Proliferan en nuestros días discursos y conductas nacidas de los sepulcros blanqueados “que de fuera, a la verdad, se muestran hermosos, más de dentro están llenos de huesos de muertos y de toda suciedad”. En una sociedad castigada por una gravísima crisis económica y sacudida por los sórdidos casos de corrupción, la Iglesia católica aparece como una de las muy pocas instituciones –por no decir casi prácticamente la única– que, sin más impulso y sin otro objetivo que el del amor fraterno, afronta el intentar resolver la situaciones desesperadas que atraviesan personas y familias sin trabajo, o en necesidades más elementales y que carecen de cualquier cobertura de protección por parte del Estado.
Emigrantes legales o ilegales, refugiados, ancianos desvalidos, enfermos terminales, niños abandonados, son solo algunos de los destinatarios de las actividades y programas de la contribución social de la Iglesia, una auténtica “revolución silenciosa”, tal como se calificó hace años su trabajo asistencial en nuestro país, en una certera definición del que es su modus operandi.

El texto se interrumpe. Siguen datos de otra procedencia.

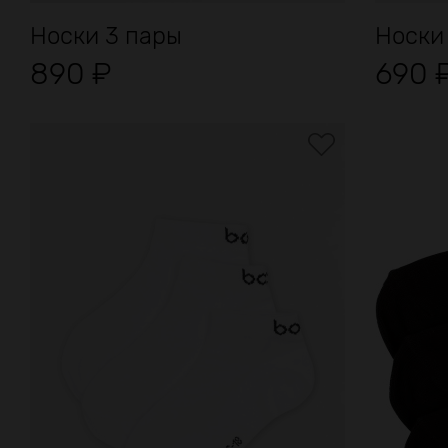
Носки 3 пары
Носки
890
₽
690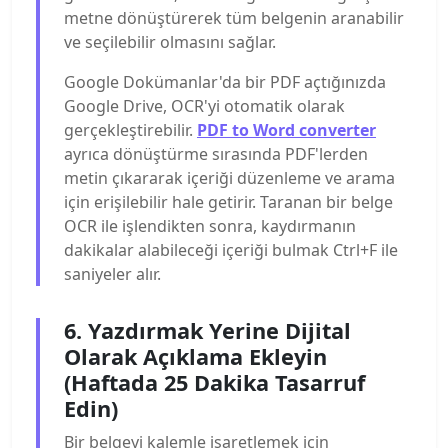
metne dönüştürerek tüm belgenin aranabilir
ve seçilebilir olmasını sağlar.
Google Dokümanlar'da bir PDF açtığınızda
Google Drive, OCR'yi otomatik olarak
gerçekleştirebilir.
PDF to Word converter
ayrıca dönüştürme sırasında PDF'lerden
metin çıkararak içeriği düzenleme ve arama
için erişilebilir hale getirir. Taranan bir belge
OCR ile işlendikten sonra, kaydırmanın
dakikalar alabileceği içeriği bulmak Ctrl+F ile
saniyeler alır.
6. Yazdırmak Yerine Dijital
Olarak Açıklama Ekleyin
(Haftada 25 Dakika Tasarruf
Edin)
Bir belgeyi kalemle işaretlemek için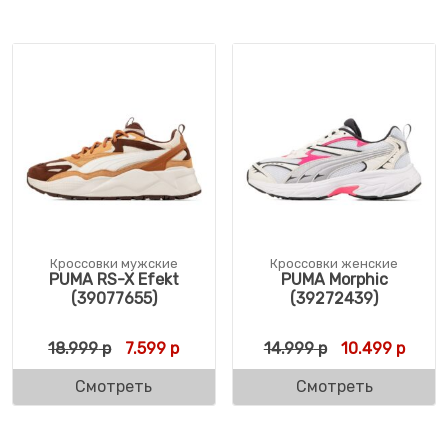
Кроссовки мужские
Кроссовки женские
PUMA RS-X Efekt
PUMA Morphic
(39077655)
(39272439)
Первоначальная цена составляла 18.999 
Текущая цена: 7.599 р.
Первоначальн
Текущ
18.999
р
7.599
р
14.999
р
10.499
р
Смотреть
Смотреть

Sin inversiones en publicidad, con un mínimo de gastos estructurales, recibiendo del Estado unas subvenciones irrisorias en relación al ahorro presupuestario que suponen los servicios de todo tipo que le prestan a las administraciones, la Iglesia católica, sus instituciones y sus fieles desarrollan sus actividades caritativas sin la necesidad de crear un gabinete de comunicación.
Así debe ser, pero también es cierto que todos aquellos que, aun no siendo católicos, conocen y reconocen esta encomiable labor, están obligados a demandar en las esferas, tribunas públicas o privadas a las que tengan acceso, que la sociedad corresponda y ayude al mantenimiento de esa inmensa tarea asistencial que además pone rostro al sufrimiento humano.
No solamente se trata de poner la X en la declaración personal de Hacienda. Sin complejos, estamos obligados a dar a conocer el ingente trabajo de la Iglesia y pedir que los contribuyentes reflejen su solidaridad rellenando la casilla de ayuda a la Iglesia.
Y así, no solo daremos un testimonio de fraternidad, sino que también realizaremos una práctica de justicia.